Week of October 10

Bill Hastie |

Soft economic data early last week raised hoped that the Federal Reserve (Fed) would soon pause its monetary tightening cycle in its battle to curb 40-year high inflation, and the market subsequently rebounded off its near two-year lows.  But the stronger-than-expected jobs report on Friday – reported 263,000 when 250,000 was expected – dashed the Fed “pivot” narrative and stocks plunged with the Dow dropping 630 points, or 2.11%, S&P 500 slid 105 points, or 2.8%, and the NASDAQ plunged 421 points, or 3.8%.

Still, the Dow, S&P 500 and NASDAQ had the first positive week in the last four.  All remain down substantially so far in 2022, and the NASDAQ is less than 1% away from its 52-week low.
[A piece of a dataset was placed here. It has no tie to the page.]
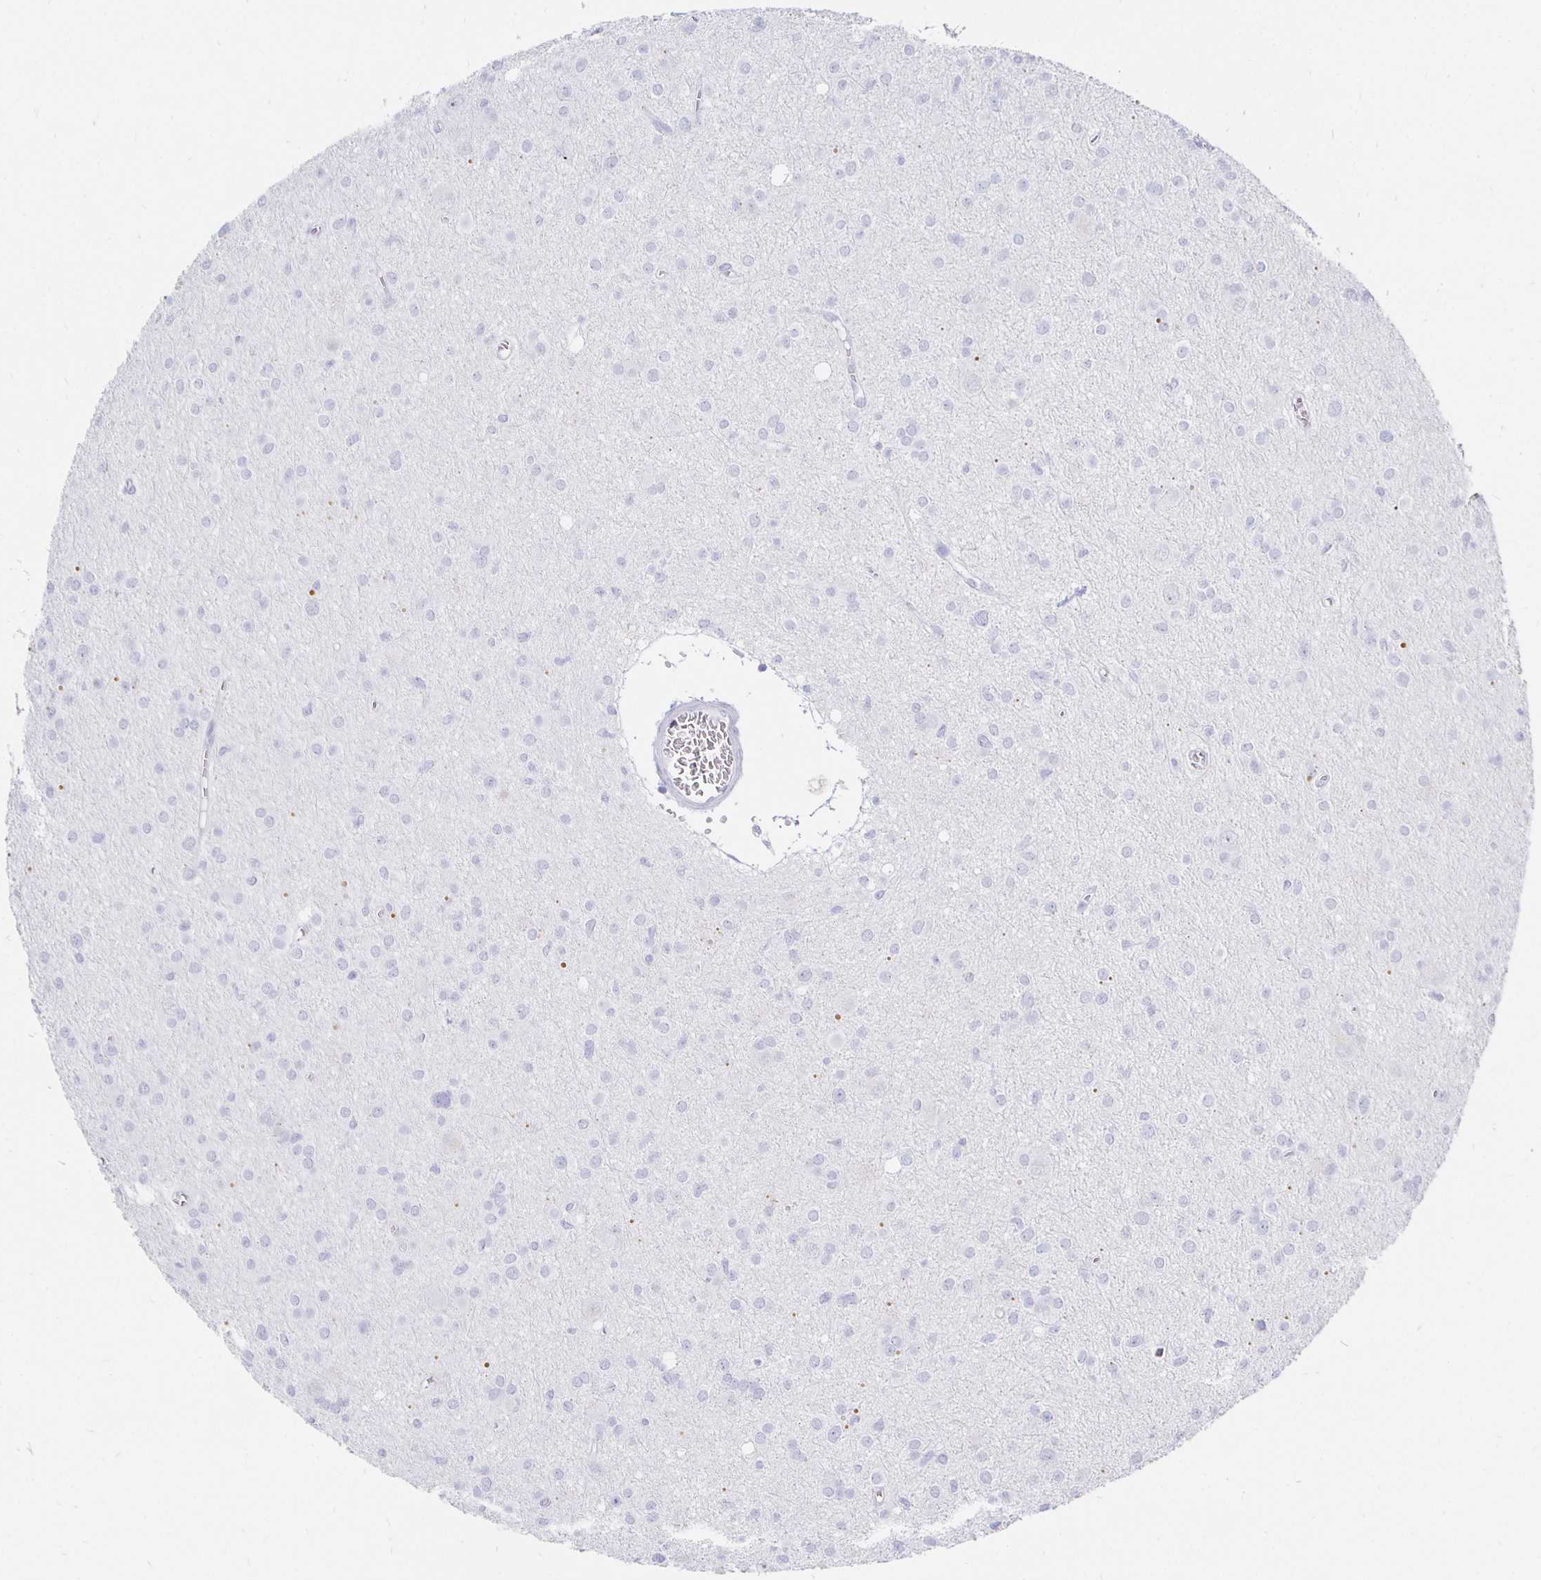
{"staining": {"intensity": "negative", "quantity": "none", "location": "none"}, "tissue": "glioma", "cell_type": "Tumor cells", "image_type": "cancer", "snomed": [{"axis": "morphology", "description": "Glioma, malignant, High grade"}, {"axis": "topography", "description": "Brain"}], "caption": "Protein analysis of glioma shows no significant staining in tumor cells.", "gene": "CR2", "patient": {"sex": "male", "age": 23}}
“The direction of the stock market is likely to be lower because of either the economy and corporate profits are going to slow meaningfully, or the Fed is going to have to raise rates even higher and keep them higher for longer, said Chris Zaccarelli, chief investment officer at Independent Advisor Alliance, on Friday.  “Given the conditions that we are operating under, we believe it’s prudent to begin preparing for a recession,” he added.  “The talk of a shallow recession that is now the narrative-du-jour strikes us as eerily similar to the inflation is transitory” narrative of last year.”

Anticipation and anxiety are running high in guessing the actions the Fed will take at its next meeting scheduled for November 1 and 2.  Conventional wisdom is calling for the Fed to raise short-term rates another 0.75% (75 basis points).